- [Instructions to follow]: Look below for the line with "通信を気にせずにサクサク読める！" and the line with "優れた光学テクノロジーと画像処理テクノロジ"; repeat exactly those two lines and all lines between them, but no pictures.

- [Extracted entries]:
◆ ◆ ◆ ◆ ◆
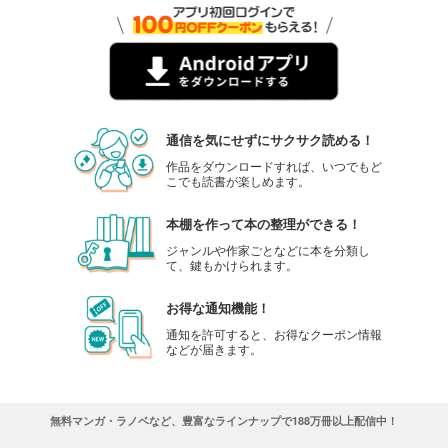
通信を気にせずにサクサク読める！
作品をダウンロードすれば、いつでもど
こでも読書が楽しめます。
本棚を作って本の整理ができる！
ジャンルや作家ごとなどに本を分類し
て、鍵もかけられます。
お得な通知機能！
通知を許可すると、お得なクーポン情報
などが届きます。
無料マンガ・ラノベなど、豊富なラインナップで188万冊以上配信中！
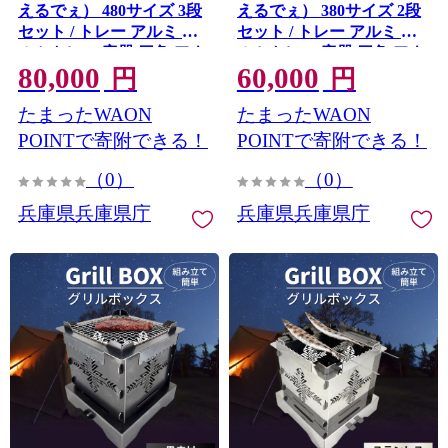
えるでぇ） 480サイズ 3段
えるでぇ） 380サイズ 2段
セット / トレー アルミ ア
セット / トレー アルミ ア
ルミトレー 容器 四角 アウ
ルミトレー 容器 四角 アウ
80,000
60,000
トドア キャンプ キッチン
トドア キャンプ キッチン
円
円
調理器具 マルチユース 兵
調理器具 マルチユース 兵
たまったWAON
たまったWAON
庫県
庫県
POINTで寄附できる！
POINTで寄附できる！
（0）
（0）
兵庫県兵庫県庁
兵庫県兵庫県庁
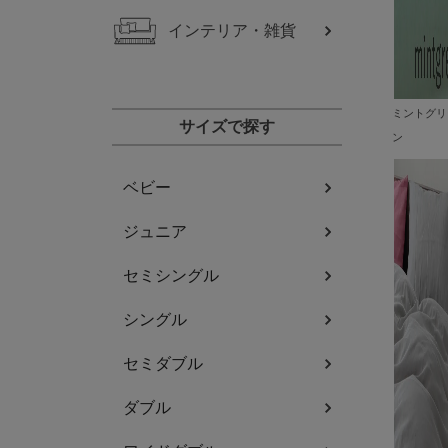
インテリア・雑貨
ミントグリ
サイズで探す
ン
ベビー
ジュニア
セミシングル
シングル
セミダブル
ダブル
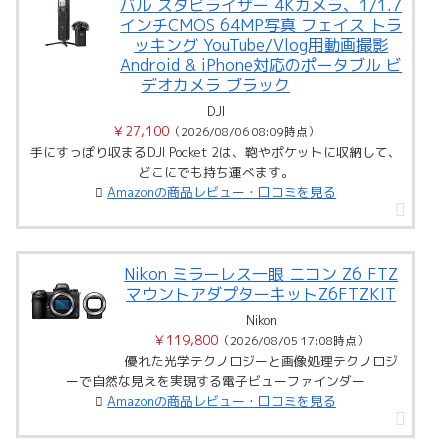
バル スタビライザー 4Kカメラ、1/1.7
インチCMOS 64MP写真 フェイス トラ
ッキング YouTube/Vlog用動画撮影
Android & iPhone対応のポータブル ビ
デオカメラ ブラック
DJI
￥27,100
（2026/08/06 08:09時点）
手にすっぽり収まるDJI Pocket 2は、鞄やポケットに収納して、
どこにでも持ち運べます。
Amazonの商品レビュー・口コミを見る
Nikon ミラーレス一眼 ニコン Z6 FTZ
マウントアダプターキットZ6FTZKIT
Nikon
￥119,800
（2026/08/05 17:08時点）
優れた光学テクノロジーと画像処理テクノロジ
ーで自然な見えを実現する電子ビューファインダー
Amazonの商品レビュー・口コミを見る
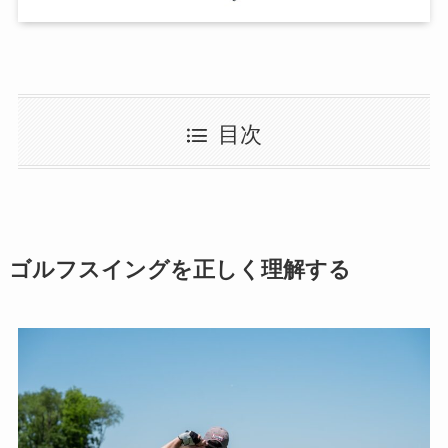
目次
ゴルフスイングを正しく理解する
◆ ◆ ◆ ◆ ◆
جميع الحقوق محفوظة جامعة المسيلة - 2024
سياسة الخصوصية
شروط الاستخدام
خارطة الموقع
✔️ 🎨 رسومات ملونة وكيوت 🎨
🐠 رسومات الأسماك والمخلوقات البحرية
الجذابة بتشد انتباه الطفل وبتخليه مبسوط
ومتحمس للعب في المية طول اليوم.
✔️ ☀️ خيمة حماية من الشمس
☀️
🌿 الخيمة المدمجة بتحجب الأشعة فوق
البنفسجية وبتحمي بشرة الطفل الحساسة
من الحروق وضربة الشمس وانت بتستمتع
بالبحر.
◆ ◆ ◆ ◆ ◆
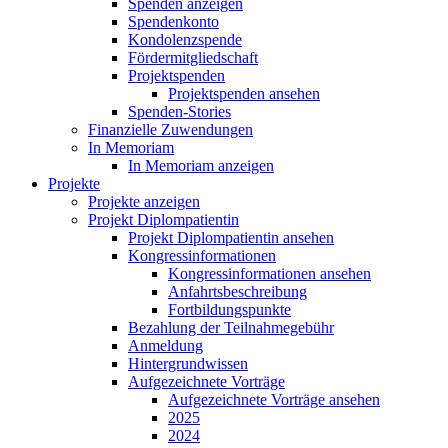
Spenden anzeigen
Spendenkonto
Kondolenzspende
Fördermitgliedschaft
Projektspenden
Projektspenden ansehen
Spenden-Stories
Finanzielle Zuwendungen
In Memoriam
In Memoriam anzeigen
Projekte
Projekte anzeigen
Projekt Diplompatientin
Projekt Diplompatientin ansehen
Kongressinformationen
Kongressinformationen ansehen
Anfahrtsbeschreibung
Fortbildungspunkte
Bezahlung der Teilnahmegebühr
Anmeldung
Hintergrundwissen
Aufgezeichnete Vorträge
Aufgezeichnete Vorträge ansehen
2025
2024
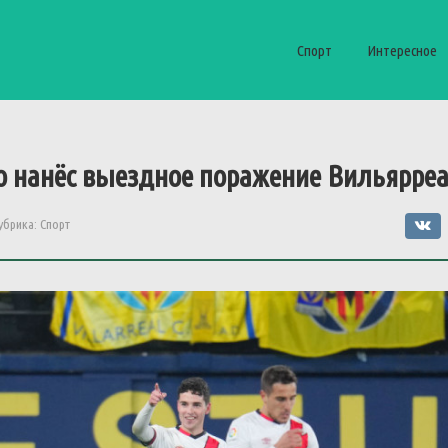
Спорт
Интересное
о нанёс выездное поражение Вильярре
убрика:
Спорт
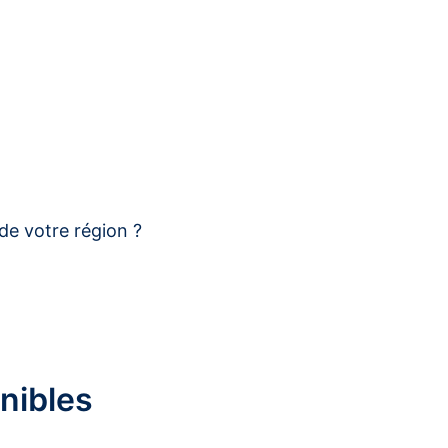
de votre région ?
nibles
◆ ◆ ◆ ◆ ◆
- [Answer to the exercise]:
通信を気にせずにサクサク読める！
作品をダウンロードすれば、いつでもど
こでも読書が楽しめます。
本棚を作って本の整理ができる！
ジャンルや作家ごとなどに本を分類し
て、鍵もかけられます。
お得な通知機能！
通知を許可すると、お得なクーポン情報
などが届きます。
無料マンガ・ラノベなど、豊富なラインナップで188万冊以上配信中！
えるでぇ） 480サイズ 3段
えるでぇ） 380サイズ 2段
セット / トレー アルミ ア
セット / トレー アルミ ア
ルミトレー 容器 四角 アウ
ルミトレー 容器 四角 アウ
80,000
60,000
トドア キャンプ キッチン
トドア キャンプ キッチン
円
円
調理器具 マルチユース 兵
調理器具 マルチユース 兵
たまったWAON
たまったWAON
庫県
庫県
POINTで寄附できる！
POINTで寄附できる！
（0）
（0）
兵庫県兵庫県庁
兵庫県兵庫県庁
インテリア・雑貨
ミントグリ
サイズで探す
ン
ベビー
ジュニア
セミシングル
シングル
セミダブル
ダブル
バル スタビライザー 4Kカメラ、1/1.7
インチCMOS 64MP写真 フェイス トラ
ッキング YouTube/Vlog用動画撮影
Android & iPhone対応のポータブル ビ
デオカメラ ブラック
DJI
￥27,100
（2026/08/06 08:09時点）
手にすっぽり収まるDJI Pocket 2は、鞄やポケットに収納して、
どこにでも持ち運べます。
Amazonの商品レビュー・口コミを見る
Nikon ミラーレス一眼 ニコン Z6 FTZ
マウントアダプターキットZ6FTZKIT
Nikon
￥119,800
（2026/08/05 17:08時点）
優れた光学テクノロジーと画像処理テクノロジ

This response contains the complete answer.